Lanterna Rally

Author: Derek Colin Newton

Publisher: National Library of Canada = Bibliothèque nationale du Canada

Published: 2004

Total Pages: 644

ISBN-13: 9780612917705

Protein synthesis is the ultimate goal of gene expression and a key control point for regulation. In particular, it enables the cell to rapidly manipulate protein production without new mRNA synthesis, processing or export. The human neuronal nitric oxide synthase (nNOS) gene is an excellent model to study the regulated translation of a mRNA to protein. Numerous and distinct nNOS mRNAs are generated from a single gene locus as a result of alternate promoter usage and alternate splicing patterns. A comprehensive analysis of the structure of neuronal NOS (nNOS) mRNA species revealed NOS1 to be one of the most structurally diverse human genes described to date in terms of promoter usage. Unique exon 1 variants are utilized for transcript initiation in diverse tissues and this dependence on unique genomic regions to control transcription initiation in a cell-specific fashion burdens the transcripts with complex 5'-mRNA leader sequences. These highly structured nNOS mRNA 5'-untranslated regions (5'-UTRs) were demonstrated to have profound effects on translation in both in vitro assays and cells and to contain cis-RNA elements that modulate translational efficiency in response to changes in cellular phenotype.

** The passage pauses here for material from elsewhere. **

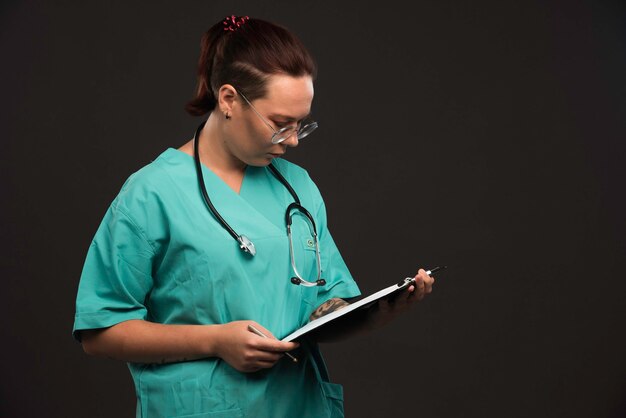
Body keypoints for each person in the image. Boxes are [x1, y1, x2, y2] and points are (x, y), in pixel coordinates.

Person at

In addition to promoter diversity, the human nNOS gene contains an alternately spliced (AS) exon present within the 5' -UTR. Alternative splicing events that do not affect the open reading frame are distinctly uncommon in mammals; therefore we assessed its functional relevance. Transient and stable transfection methods revealed that this alternatively spliced exon acts as a potent translational repressor. Hence a unique splicing event within a 5'-UTR is demonstrated to introduce a translational control element. Importantly, this represented a newer model for the translational control in mammalian cells. Mutational analysis identified a putative stem-loop structure within this exon that acts as the functional cis-element. Subsequent RNA-EMSA analyses revealed that a specific cytoplasmic RNA-binding complex interacts with this motif. An affinity purification scheme was developed and the cytoskeletal proteins actin and alpha-actinin were identified as components of the ribonucleoprotein complex associated with this exon. This intriguing finding indicates that this exon acts as a subcellular localization signal for select nNOS mRNAs.